The Petersburg Coast Guard ship Anacapa said goodbye to its commander on Monday, with a woman taking over the helm of the 110-foot cutter for the first time. The outgoing officer offered a tearful goodbye to the crew and talked about some of his favorite memories at sea during the ceremony.
Lieutenant Commander Ruben Boudreaux spent two years at the helm of the Anacapa, which completes search and rescue, homeland security and law enforcement missions. He said the ship has had its share of challenges at sea, from interactions with Canadian fleets to the widely-covered sinking of a Japanese ghost ship last year.
“We were the folks that came in and had to start from day one, having to get the job done,” Boudreaux said. “The pace was intense and we actually had to make up some hours and really get after it. It was kind of a blur the last two years, honestly. Maxing our underway time and going out there and getting the job done, it really hasn’t changed in terms of priorities, quite honestly. We’re still called upon to perform the full gamut of Coast Guard operations and missions, and I expect that to continue.”
At the ceremony, Boudreaux was visibly sad to see his time with the Anacapa end, tearing up during his remarks. But he repeatedly came back to the Anacapa’s excellent crew, which he said he’d never seen equaled in his time at sea.

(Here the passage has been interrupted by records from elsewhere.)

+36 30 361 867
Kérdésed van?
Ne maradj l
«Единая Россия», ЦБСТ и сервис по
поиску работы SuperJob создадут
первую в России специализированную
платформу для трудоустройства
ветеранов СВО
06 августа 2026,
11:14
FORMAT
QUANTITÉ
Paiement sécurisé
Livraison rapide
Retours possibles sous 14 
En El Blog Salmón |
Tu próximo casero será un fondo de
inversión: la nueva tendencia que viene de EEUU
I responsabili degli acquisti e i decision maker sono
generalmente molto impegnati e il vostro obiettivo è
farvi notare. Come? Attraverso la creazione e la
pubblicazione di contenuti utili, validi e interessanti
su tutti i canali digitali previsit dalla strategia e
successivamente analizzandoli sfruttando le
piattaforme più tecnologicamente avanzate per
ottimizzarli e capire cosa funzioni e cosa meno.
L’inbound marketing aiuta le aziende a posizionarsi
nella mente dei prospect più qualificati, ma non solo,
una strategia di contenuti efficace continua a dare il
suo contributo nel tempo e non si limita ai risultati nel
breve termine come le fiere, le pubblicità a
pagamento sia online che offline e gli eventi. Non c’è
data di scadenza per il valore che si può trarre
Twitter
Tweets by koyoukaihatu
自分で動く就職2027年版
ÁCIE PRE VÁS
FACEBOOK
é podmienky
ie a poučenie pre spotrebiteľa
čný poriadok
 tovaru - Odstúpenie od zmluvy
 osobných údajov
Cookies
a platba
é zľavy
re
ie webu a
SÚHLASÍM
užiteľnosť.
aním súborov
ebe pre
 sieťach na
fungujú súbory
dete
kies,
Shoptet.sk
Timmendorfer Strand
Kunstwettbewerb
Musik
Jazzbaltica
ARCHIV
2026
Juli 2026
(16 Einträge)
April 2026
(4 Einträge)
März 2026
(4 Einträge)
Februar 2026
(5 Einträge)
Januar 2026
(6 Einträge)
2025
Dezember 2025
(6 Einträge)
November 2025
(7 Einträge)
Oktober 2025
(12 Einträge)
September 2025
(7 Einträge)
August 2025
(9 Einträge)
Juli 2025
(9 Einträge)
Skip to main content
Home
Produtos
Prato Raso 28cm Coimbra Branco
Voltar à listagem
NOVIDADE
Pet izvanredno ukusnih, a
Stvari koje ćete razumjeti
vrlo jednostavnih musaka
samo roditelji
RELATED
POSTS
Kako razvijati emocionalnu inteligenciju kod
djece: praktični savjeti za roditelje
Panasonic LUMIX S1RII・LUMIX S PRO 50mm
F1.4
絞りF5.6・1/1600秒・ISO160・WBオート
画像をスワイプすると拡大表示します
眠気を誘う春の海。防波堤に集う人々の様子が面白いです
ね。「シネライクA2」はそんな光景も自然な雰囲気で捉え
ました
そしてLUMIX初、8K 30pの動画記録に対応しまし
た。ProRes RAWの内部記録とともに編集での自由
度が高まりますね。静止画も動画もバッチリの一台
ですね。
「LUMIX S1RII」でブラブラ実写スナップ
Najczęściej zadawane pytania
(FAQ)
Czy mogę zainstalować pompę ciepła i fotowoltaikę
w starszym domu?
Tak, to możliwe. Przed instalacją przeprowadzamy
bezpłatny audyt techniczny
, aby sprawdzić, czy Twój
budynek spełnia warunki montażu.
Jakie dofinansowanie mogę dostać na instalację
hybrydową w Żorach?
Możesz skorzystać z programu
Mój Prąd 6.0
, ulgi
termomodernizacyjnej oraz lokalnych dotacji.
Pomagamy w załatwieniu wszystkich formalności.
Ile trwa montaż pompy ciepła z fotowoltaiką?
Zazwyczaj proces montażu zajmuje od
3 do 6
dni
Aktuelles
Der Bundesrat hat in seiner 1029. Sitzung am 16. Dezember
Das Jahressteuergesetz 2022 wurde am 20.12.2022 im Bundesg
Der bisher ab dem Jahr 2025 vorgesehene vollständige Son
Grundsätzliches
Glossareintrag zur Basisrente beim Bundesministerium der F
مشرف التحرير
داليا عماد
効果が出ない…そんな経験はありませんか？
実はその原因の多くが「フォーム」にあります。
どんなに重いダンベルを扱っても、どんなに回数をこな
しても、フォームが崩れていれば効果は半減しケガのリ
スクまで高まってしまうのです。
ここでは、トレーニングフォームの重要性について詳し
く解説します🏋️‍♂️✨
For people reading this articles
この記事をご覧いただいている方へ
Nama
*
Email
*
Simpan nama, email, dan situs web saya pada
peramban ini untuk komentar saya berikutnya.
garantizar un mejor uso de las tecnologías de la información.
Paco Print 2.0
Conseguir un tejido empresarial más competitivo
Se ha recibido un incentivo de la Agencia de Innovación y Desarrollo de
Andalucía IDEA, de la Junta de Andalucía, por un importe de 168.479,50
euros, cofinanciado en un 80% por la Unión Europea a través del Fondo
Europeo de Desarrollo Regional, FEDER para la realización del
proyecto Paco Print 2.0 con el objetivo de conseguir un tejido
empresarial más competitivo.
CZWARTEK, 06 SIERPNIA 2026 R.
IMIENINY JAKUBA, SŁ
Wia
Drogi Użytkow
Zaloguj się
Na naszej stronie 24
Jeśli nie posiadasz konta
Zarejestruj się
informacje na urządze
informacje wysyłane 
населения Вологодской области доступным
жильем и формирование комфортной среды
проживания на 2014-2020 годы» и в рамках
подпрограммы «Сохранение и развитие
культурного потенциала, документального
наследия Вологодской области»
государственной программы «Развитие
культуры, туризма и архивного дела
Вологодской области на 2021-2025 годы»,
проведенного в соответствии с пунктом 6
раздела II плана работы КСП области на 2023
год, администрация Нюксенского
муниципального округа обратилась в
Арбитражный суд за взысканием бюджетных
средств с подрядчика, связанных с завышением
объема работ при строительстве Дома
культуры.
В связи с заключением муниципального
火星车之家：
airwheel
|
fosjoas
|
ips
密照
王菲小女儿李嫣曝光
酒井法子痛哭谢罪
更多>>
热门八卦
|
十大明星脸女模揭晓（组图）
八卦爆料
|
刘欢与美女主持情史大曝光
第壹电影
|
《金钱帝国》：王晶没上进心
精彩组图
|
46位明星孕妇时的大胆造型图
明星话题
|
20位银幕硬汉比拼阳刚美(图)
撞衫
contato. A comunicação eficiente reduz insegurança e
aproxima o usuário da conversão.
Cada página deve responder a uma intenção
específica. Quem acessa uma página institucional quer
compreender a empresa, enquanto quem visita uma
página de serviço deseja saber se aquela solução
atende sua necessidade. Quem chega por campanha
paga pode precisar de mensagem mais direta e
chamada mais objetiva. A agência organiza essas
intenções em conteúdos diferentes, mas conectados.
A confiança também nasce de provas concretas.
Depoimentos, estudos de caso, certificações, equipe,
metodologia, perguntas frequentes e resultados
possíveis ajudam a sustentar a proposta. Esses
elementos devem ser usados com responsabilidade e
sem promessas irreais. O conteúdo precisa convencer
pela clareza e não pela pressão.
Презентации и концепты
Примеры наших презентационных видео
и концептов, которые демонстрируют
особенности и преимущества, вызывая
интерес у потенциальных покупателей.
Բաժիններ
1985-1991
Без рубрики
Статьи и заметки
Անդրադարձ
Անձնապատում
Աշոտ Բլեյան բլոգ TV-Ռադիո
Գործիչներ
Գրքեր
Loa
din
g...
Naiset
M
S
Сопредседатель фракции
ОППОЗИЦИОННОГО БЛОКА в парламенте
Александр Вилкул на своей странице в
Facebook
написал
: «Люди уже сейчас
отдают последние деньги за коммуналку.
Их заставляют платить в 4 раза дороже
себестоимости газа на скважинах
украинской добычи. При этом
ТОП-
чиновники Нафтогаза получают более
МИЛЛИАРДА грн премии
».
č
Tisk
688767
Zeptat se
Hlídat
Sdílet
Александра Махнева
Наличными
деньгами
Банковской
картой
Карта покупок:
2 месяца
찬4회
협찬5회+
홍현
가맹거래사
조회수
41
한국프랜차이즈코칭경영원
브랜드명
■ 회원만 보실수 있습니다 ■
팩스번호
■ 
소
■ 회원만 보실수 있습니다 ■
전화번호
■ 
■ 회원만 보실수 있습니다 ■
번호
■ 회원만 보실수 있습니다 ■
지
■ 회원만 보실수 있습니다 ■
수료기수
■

“Sweat. It takes a whole bunch of sweat to keep this cutter running smoothly, and top to bottom, these guys flat out get it down,” Bourdreaux said during his remarks. “Gallons and gallons of sweat, no doubt, has dripped into the bilges and on to the decks over these years. And I can tell you that I have never been a part of a more hardworking and dedicated crew over my years in the Coast Guard. And I love that those characteristics that I talked about are our reputation, not just some desirable attributes to which we strive.”
Boudreaux will head to Malta next year after a stop in DC for additional training. But even with a tearful farewell, Boudreaux offered advice after the ceremony for his relief, lieutenant commander Kathryn Cyr.
“I have been encouraging her this week just to make it her own,” Boudreaux said. “She’s been put in this position of leadership for a very good reason. She comes to the table with some amazing credentials, well qualified for the job. And I would just say, make it your own and enjoy the ride.”
Cyr’s only been with the crew for about a week, so she hasn’t put that advice to use just yet. But she says that she just wants to maintain an easy transition, and it’s only after that that she’ll try to put her focus towards certain priorities and trainings.
“Right now, since we have people transferring in and out, keeping people up on training so we can respond on search and rescue,” Cyr said. “Just so we can keep up on our qualifications and do the best job we can for the community and the Coast Guard in this area.”
Cyr comes from a long Coast Guard background, including a stop in Juneau from 2008 to 2011. Most recently, she worked as the Operations Officer for the 210-foot cutter Dependable based in Cape May, New Jersey. Notably, she’ll be the first woman commander of the Anacapa in its 23-year history. Cyr acknowledged that having that title was special for her, but she said it wouldn’t change how she led the ship.
“I think it’s important, being the first, the example, so that other young women in the Coast Guard can look to me as something they aspire to. But leadership-wise, it doesn’t change anything else.”
The change of command ceremony for Petersburg’s other cutter, the Elderberry, will take place on July 19. In Petersburg, I’m Robbie Feinberg.